· Mientras se prevé un ajuste de la estrategia de la industria ante el alza de la UF o congelamiento del IVA, este segmento va al alza como comprador de primera vivienda.
El mercado inmobiliario enfrenta un 2026 marcado por la prudencia. Según reportes recientes del sector, el alza en los costos de financiamiento ha generado una brecha entre los ingresos por arriendo y el costo de los dividendos en comunas clave, especialmente de la Región Metropolitana, obligando a los inversionistas a reevaluar sus estrategias de rentabilidad.
Sin embargo, frente a este escenario, hay un grupo que surge como una tendencia esperanzadora: la llamada Generación Z, que ha tomado un rol protagónico en la adquisición de activos habitacionales. A principios de este año, la consultora Transsa ya lo anunciaba: según datos analizados sobre el comportamiento de cotizantes inmobiliarios del último trimestre 2025, las ventas a Sub30 crecieron un 13% respecto al año anterior. ¿Qué los diferencia? No se trata de inversionistas especulativos u “hormigas”, sino de compradores de primera vivienda que buscan estabilidad.
Este fenómeno se explicaría por una combinación de factores. Por un lado, la mayor disponibilidad de beneficios estatales y subsidios a la tasa hipotecaria ha permitido que los jóvenes accedan al mercado crediticio con condiciones más favorables, pero además este segmento ha desplazado su interés desde la rentabilidad de corto plazo hacia la seguridad habitacional de largo plazo.
“Si bien es cierto que el sector enfrenta un ajuste en la rentabilidad de los arriendos, estamos siendo testigos de un cambio en la motivación de compra. La Generación Z no está mirando la propiedad bajo la lógica del retorno inmediato, sino como una inversión de valor y una decisión de vida madura”, señala Jocelyn Meneses, gerente comercial de inmobiliaria Echeverría Izquierdo. “Este dinamismo refuerza la necesidad de mantener un portafolio de proyectos que no solo cumplan con estándares constructivos, sino que también ofrezcan una propuesta de valor clara y accesible para quienes hoy lideran la reactivación de la demanda habitacional en la capital. En el caso de nuestra inmobiliaria, los compradores de la llamada Generación Z representan un 29%, con una marcada preferencia por departamentos en comunas de gran conectividad, como Ñuñoa y La Florida”, explica.

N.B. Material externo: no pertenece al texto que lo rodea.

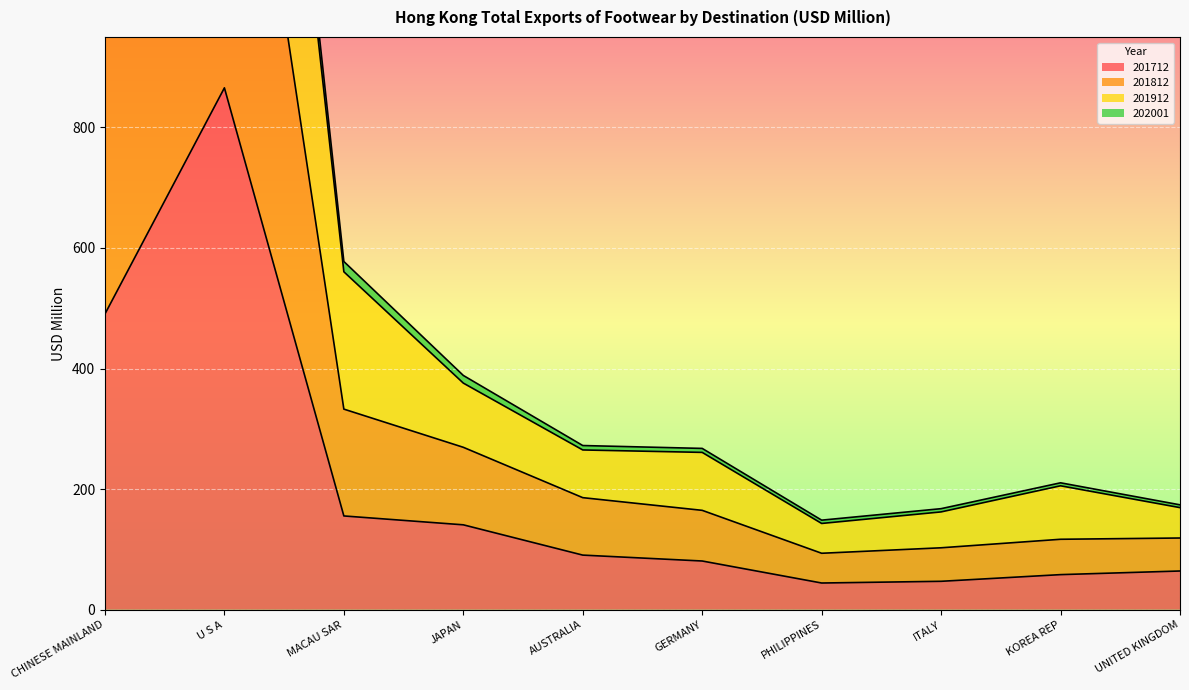

What position from the right is MACAU SAR?

8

La ejecutiva agrega que este segmento está siendo estratégico; aprovechan las nuevas condiciones de financiamiento y los incentivos estatales actuales para asegurar una propiedad, “lo cual es una señal clara de que el mercado tiene fundamentos sólidos más allá de la coyuntura financiera”.
El análisis del sector sugiere que el mercado se encuentra en un punto de inflexión. Mientras el inversionista tradicional se vuelve más cauteloso, los jóvenes compradores están capitalizando el momento, apoyados por una mayor oferta de herramientas -especialmente online y de IA- de comparación financiera, y una oferta inmobiliaria que se ha ajustado a las necesidades de conectividad y eficiencia urbana.
Fuente: Panisello.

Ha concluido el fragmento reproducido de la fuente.